Almost from the start, though, Ertegun's ploy ran Atlantic into problems. Re-named The Young Rascals at Atlantic's suggestion, the group sounded very black and recorded for a predominantly black label so, when their first single went out in a plain sleeve, as producer Tom Dowd recalls, "Everybody thought we were repeating what we'd done previously but they didn't realise it was a white group."

Exercising their option, the band insisted that their second single, Good Lovin', was issued in a picture sleeve, and the jig was up. "All of a sudden we had very stiff resistance in one or two parts of the United States," says Dowd. "When they saw the cover, they didn't like them any more." Nevertheless, Good Lovin' went on to become a US No1 hit in 1966.

Come 1967, having established themselves with a string of soulful smashes, The Young Rascals did a volte-face with Groovin', an ethereally laid-back Afro-Cuban-inflected slowie, that once again put Atlantic into a spin. "They didn't like it at all," observes Felix Cavaliere, whose Hammond organ grooves had always been at the heart of the group. "They didn't want to put it out. They said, Look, you're known as a rockin' band, known for this Good Lovin' kind of white soul. What the heck are you gonna do now? You gonna become little sweethearts?" Fortunately, total creative control meant that the group could over-ride corporate anxieties, and Groovin' earned them another No1.

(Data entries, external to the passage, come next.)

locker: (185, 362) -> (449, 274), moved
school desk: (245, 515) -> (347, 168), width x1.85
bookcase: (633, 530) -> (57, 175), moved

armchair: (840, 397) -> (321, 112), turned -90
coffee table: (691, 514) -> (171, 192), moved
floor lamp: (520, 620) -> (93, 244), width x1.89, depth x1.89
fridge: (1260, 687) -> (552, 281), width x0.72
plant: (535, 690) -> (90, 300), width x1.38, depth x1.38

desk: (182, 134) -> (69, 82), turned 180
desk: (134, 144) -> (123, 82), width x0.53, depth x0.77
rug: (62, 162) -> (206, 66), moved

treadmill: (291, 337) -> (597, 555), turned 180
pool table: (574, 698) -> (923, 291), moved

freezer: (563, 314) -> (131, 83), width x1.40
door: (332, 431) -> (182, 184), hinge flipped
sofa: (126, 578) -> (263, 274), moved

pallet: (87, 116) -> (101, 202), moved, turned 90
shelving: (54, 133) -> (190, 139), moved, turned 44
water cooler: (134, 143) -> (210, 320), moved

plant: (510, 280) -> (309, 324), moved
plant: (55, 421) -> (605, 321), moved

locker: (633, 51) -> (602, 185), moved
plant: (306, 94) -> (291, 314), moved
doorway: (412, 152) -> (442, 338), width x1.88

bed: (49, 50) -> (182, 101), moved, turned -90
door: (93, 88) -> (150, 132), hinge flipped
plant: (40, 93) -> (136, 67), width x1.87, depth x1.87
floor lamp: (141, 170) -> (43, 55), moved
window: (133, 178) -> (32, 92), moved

The group threw the company two more curve balls in 1968 when they decided first to shorten the name back to The Rascals and, even more controversially, to make an overtly political statement on their next single, People Got To Be Free. Cavaliere had been shocked, first by the assassination of Dr Martin Luther King, and then by Robert Kennedy's murder. "We were kind of involved with the Kennedys. We worked with them, and it just really wrecked me. I remember it vividly. The first thing I wanted to do was attack something or somebody. But it changed me. It really did. And People Got To Be Free came as a result."

By this point, arguably, Atlantic should have learned to trust the group's instincts but once again, they tried to block the single. As Gene Cornish recalls, "We said, We're not talking about just blacks, we're talking about religion, we're talking about art, freedom of speech, and freedom to put this freakin' record out. And we happen to have the last say in our contract."

As Atlantic predicted, People Got To Be Free attracted a right-wing backlash. "We're really knocked out," responded Cavaliere, "that three minutes of music can create so much discussion and mess up so many straights." The song Atlantic didn't want to release went on to sell 4.5m copies and topped the American charts from 17 August 1968 for a total of five weeks.